Plain-text document sources
* * * * * * *

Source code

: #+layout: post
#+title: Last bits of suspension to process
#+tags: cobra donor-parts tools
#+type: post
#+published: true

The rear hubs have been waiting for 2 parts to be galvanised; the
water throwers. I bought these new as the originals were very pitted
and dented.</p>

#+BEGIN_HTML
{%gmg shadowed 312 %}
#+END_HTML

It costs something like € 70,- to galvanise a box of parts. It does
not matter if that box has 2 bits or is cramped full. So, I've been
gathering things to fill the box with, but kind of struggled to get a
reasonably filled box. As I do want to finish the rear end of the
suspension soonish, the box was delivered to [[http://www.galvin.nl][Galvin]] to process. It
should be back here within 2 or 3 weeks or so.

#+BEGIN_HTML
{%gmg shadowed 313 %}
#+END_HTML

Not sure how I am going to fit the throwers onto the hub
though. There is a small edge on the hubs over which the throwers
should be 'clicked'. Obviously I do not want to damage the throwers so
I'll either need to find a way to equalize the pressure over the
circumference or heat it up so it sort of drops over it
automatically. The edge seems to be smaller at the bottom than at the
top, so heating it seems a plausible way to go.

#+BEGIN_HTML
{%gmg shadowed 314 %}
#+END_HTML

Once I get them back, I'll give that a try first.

* * * * * * *

- **TASK INSTRUCTIONS**: The answer must be the line containing "#+published: true" and every line after it through the last line of the records above, repeated exactly.

- **TASK RESPONSE**:
#+published: true

The rear hubs have been waiting for 2 parts to be galvanised; the
water throwers. I bought these new as the originals were very pitted
and dented.</p>

#+BEGIN_HTML
{%gmg shadowed 312 %}
#+END_HTML

It costs something like € 70,- to galvanise a box of parts. It does
not matter if that box has 2 bits or is cramped full. So, I've been
gathering things to fill the box with, but kind of struggled to get a
reasonably filled box. As I do want to finish the rear end of the
suspension soonish, the box was delivered to [[http://www.galvin.nl][Galvin]] to process. It
should be back here within 2 or 3 weeks or so.

#+BEGIN_HTML
{%gmg shadowed 313 %}
#+END_HTML

Not sure how I am going to fit the throwers onto the hub
though. There is a small edge on the hubs over which the throwers
should be 'clicked'. Obviously I do not want to damage the throwers so
I'll either need to find a way to equalize the pressure over the
circumference or heat it up so it sort of drops over it
automatically. The edge seems to be smaller at the bottom than at the
top, so heating it seems a plausible way to go.

#+BEGIN_HTML
{%gmg shadowed 314 %}
#+END_HTML

Once I get them back, I'll give that a try first.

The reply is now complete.